Any more watterlogged, or a more forceful step and I would have gone through, if I were on horseback, the greater weight on narrow horse hoof would have certainly punctured the soft turf-skin, creating havoc for horse and rider. So yes, a new experience and a warning to cement into my mind what I did already know, if near standing water on the moor, tread carefully.

Terrible video…but gives a brief impression

On the whole the walk is an easy one and the summit of Brown Gelly not hard to reach, but there is still a sense of modest accomplishment on getting there. The top is crowned by a series of Cairns. There are five of various sizes, arcing from north to south over the gentle summit-plain.

It does somewhat mirror Rough in the background. I struggle to accept this as coincidence. Go to Carburrow Tor and you will see this in stark relief.

Cairns are archaelogically mysterious piles of rock, Cornwall has quite the profusion (Cairn-wall?… Maybe.). There are many guesses as to what cairns are and their orignal function, burial mounds is the most common sense I would guess.

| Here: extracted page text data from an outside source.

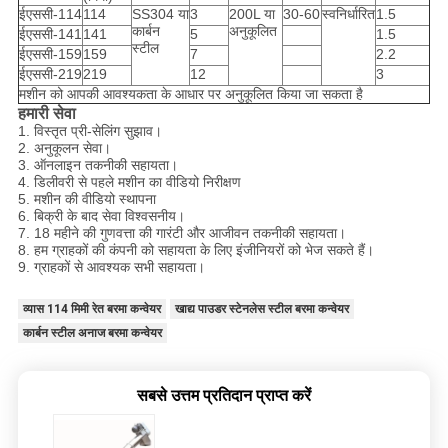
ईएससी-114
114
SS304 या
3
200L या
30-60
स्वनिर्धारित
1.5
कार्बन
अनुकूलित
ईएससी-141
141
5
1.5
स्टील
ईएससी-159
159
7
2.2
ईएससी-219
219
12
3
मशीन को आपकी आवश्यकता के आधार पर अनुकूलित किया जा सकता है
हमारी सेवा
1. विस्तृत प्री-सेलिंग सुझाव।
2. अनुकूलन सेवा।
3. ऑनलाइन तकनीकी सहायता।
4. डिलीवरी से पहले मशीन का वीडियो निरीक्षण
5. मशीन की वीडियो स्थापना
6. बिक्री के बाद सेवा विश्वसनीय।
7. 18 महीने की गुणवत्ता की गारंटी और आजीवन तकनीकी सहायता।
8. हम ग्राहकों की कंपनी को सहायता के लिए इंजीनियरों को भेज सकते हैं।
9. ग्राहकों से आवश्यक सभी सहायता।
व्यास 114 मिमी रेत बरमा कन्वेयर
खाद्य पाउडर स्टेनलेस स्टील बरमा कन्वेयर
कार्बन स्टील अनाज बरमा कन्वेयर
सबसे उत्तम प्रतिदान प्राप्त करें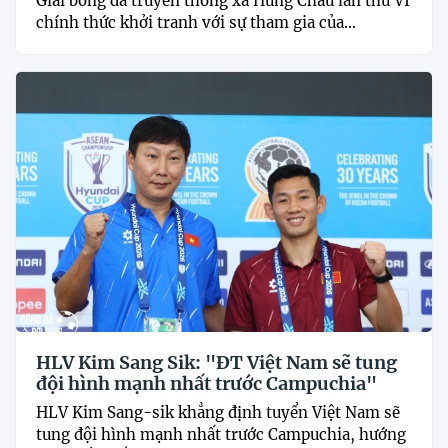
Giải bóng đá truyền thống xã Hùng Châu lần thứ VI
chính thức khởi tranh với sự tham gia của...
HLV Kim Sang Sik: "ĐT Việt Nam sẽ tung
đội hình mạnh nhất trước Campuchia"
HLV Kim Sang-sik khẳng định tuyển Việt Nam sẽ
tung đội hình mạnh nhất trước Campuchia, hướng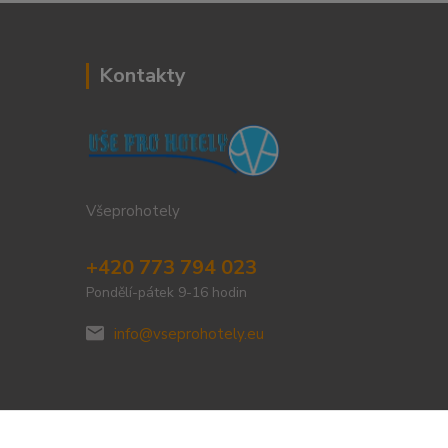
Kontakty
Všeprohotely
+420 773 794 023
Pondělí-pátek 9-16 hodin
info@vseprohotely.eu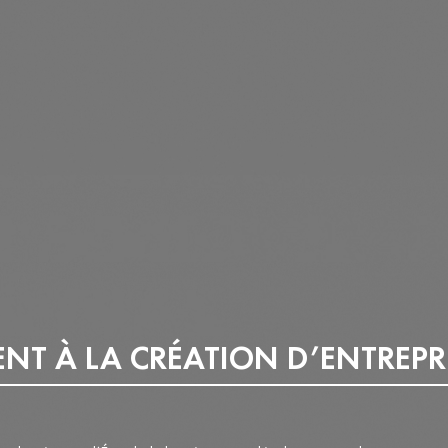
R ?
AIRES D’A
FRANÇAIS 
ENSEIGNEM
DÉCHETS
T À LA CRÉATION D’ENTREPR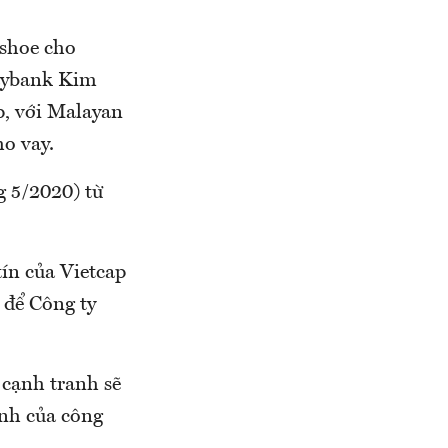
nshoe cho
aybank Kim
p, với Malayan
o vay.
g 5/2020) từ
ín của Vietcap
ề để Công ty
 cạnh tranh sẽ
nh của công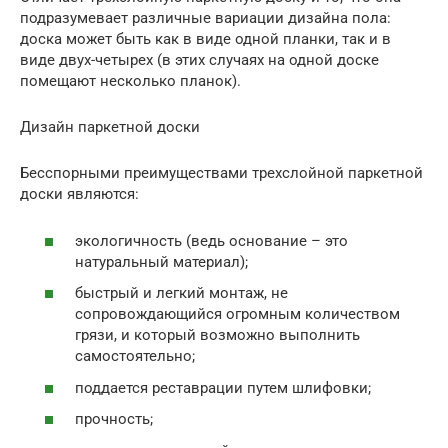
подразумевает различные вариации дизайна пола:
доска может быть как в виде одной планки, так и в
виде двух-четырех (в этих случаях на одной доске
помещают несколько планок).
Дизайн паркетной доски
Бесспорными преимуществами трехслойной паркетной
доски являются:
экологичность (ведь основание – это
натуральный материал);
быстрый и легкий монтаж, не
сопровождающийся огромным количеством
грязи, и который возможно выполнить
самостоятельно;
поддается реставрации путем шлифовки;
прочность;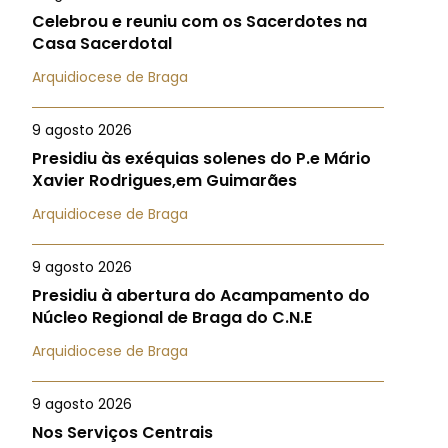
Celebrou e reuniu com os Sacerdotes na
Casa Sacerdotal
Arquidiocese de Braga
9 agosto 2026
Presidiu às exéquias solenes do P.e Mário
Xavier Rodrigues,em Guimarães
Arquidiocese de Braga
9 agosto 2026
Presidiu à abertura do Acampamento do
Núcleo Regional de Braga do C.N.E
Arquidiocese de Braga
9 agosto 2026
Nos Serviços Centrais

They are eminently practical and hardy edifices, the wind and weather won’t move them much, it will whip around and through them, hence why they are markers still in mountainous and coastal areas and they last for millenia with only basic upkeep. Also they are relatively easy to create, heavy work, but little skill compared to a dry-stone hut.

They could well be burial mounds, much of the rich archaelogical grounds of Bodmin Moor are suprisngly unexcavated and unexamined. I suspect the cairns have had many meanings and significances over the centuries and millenia, evolving like the landscape around them. I do have subscribe to a slightly different theory that may not interfere much with other ones. Many on Bodmin Moor are curiously similar shapes to the godly and hallowed tors of Rough and Brown, and nearly always in direct view of them. Perhaps then, as I have hypothesised before (and before I realised other people had thought the same of course), they are also, at least in part, monuments to these venerated hills. Hills crowned by such impossible structures as the granite tors, which would have been assumed (I reckon at least) to be the work of divine, titanic or magical beings predating the first moor folk. Carburrow is the most obvious example of this. So perhaps they are also votive replicas, piled on top of less hallowed tors such as Brown Gelly – which possesses on its eastern slopes remnants of fairly intense habitation over the years; round houses, long houses and the such like.

Today I was pretty content to just stand near the old piles on the stilllest and clearest of autumn days.

I asked permission to whatever might reside up here to climb up the cairn and sit within the hollow atop and felt nothing awry, so I settled there in the still on warmish granite, took my top off and felt the cool air and still-warm sun on my skin. The only sound was a slight east breeze in my ears from Dartmoor and the soft regular rip of cow- tongue tearing grass from the errant herd of Highlands around me.

The girl I spoke of now resides on the woody southern slopes of Dartmoor, and whenever my mind went to her, which is still often, the breeze coming from there seemed to intensify slightly.

After an hour or so of letting my mind wander and clear, looking over all of the county, I returned slowly to my battered via a different path through fields and along the ribbon of moorland road. On the matter of returning…

A welcome sight, comfort in the reliable rhythm of bird wing and migration, in their unchanged ways, or maybe they have changed, we’re just too obtuse and unattunned to see it.